* Assignment 1 *
In the article on pancreatic volume in type 1 diabetes, what imaging method did the researchers use to track pancreas volume?
* Assignment 2 *
Write the next part of the article on pancreatic volume in type 1 diabetes, picking up after its final sentence.
START Selected passage
Most physicians—and even those specializing in diabetes care—likely learned that type 1 diabetes (T1D) is a beta-cell specific autoimmune disorder. Beta cell loss is at the core of the disease with insulin replacement required for survival.
A new study challenges this understanding, by showing that pancreatic volume declines during T1D occurs at a rate that far exceeds beta cell volume.
“We think of type 1 diabetes as only the loss of insulin-producing beta cells in the islet. But these cells only account for one to two percent of pancreatic volume. Our study shows pancreatic volume is reduced by up to forty percent,” said Alvin C. Powers, M.D., director of the Vanderbilt Diabetes Center.
Measuring Pancreatic Volume
In results published in Diabetes Care, researchers used MRI to track pancreas volume dynamics in three groups of patients: those with recent-onset stage three T1D, age-matched controls, and autoantibody-positive patients without diabetes. They measured pancreas volume at diagnosis, and six months and one year post-diagnosis. The study involved individuals with diabetes from the Pediatric Diabetes Program in the Eskind Diabetes Clinic and individuals at high-risk for developing type 1 diabetes followed in the Vanderbilt TrialNet Center, headed by William Russell, MD, director of pediatric endocrinology.
In addition to Powers, investigators included former Vanderbilt faculty member Jack Virostko, Ph.D., now at the Dell Medical School Department of Diagnostic Medicine at the University of Texas at Austin; Daniel Moore, M.D., assistant professor of pathology, microbiology and immunology, and pediatrics at Vanderbilt; and Melissa Hilmes, M.D., assistant professor of radiology and pediatrics at Vanderbilt.
END Selected passage
START Input data
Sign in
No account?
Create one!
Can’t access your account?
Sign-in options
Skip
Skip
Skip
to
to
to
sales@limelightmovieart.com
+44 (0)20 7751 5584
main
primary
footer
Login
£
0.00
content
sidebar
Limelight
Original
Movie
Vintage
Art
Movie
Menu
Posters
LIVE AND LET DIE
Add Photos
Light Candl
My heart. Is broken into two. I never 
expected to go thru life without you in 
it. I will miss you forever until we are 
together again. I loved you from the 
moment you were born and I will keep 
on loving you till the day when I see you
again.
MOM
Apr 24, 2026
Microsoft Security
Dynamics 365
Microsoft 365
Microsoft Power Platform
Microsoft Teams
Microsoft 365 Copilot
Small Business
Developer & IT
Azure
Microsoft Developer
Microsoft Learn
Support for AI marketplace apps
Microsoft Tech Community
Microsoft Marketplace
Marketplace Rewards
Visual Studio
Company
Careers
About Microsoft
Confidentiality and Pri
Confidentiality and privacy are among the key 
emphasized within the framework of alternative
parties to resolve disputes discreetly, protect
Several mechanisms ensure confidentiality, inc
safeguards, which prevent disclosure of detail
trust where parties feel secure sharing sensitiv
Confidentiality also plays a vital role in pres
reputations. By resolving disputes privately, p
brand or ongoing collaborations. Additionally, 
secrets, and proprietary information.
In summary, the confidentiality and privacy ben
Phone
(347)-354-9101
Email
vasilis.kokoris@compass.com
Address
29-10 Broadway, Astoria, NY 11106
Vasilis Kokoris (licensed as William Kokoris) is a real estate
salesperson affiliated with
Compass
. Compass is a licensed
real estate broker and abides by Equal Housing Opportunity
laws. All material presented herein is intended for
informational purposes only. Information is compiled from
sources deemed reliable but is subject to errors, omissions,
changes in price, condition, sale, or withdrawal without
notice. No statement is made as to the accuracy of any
END Input data
* Answer box 1 *
They used MRI.

* Answer box 2 *
A Fundamental Change
“These findings may change how we understand the fundamental biology of T1D.”
Patients with T1D had smaller pancreases than control participants at baseline (median volume 28.6mL versus 48.4mL). Volumes progressively declined in T1D patients over the next year. “These findings may change how we understand the fundamental biology of T1D,” said Moore.
The study suggests other cells must be involved that change the pancreas as a whole, Moore says. This process continues after diagnosis with the volume of the whole pancreas decreasing another 7.2 percent on average over their first year with T1D.
A New Tool to Track Disease
The study could provide a foundation for new diabetes diagnostic and monitoring tools.
“Pancreas size may become an important predictor of T1D onset and could contribute to new ways to understand the response to therapies for T1D, such as by monitoring changes in pancreas volume as a biomarker,” Moore said.
Physicians could use the same non-invasive MRI approach the researchers used in their study to measure treatment responses. It provides an entirely new way to study the role of the whole pancreas in T1D.
The researchers are now working on a multicenter study to test the technology in other health systems. “We’re working with other groups in the US and Australia to standardize the approach to measuring pancreas volume,” Powers said.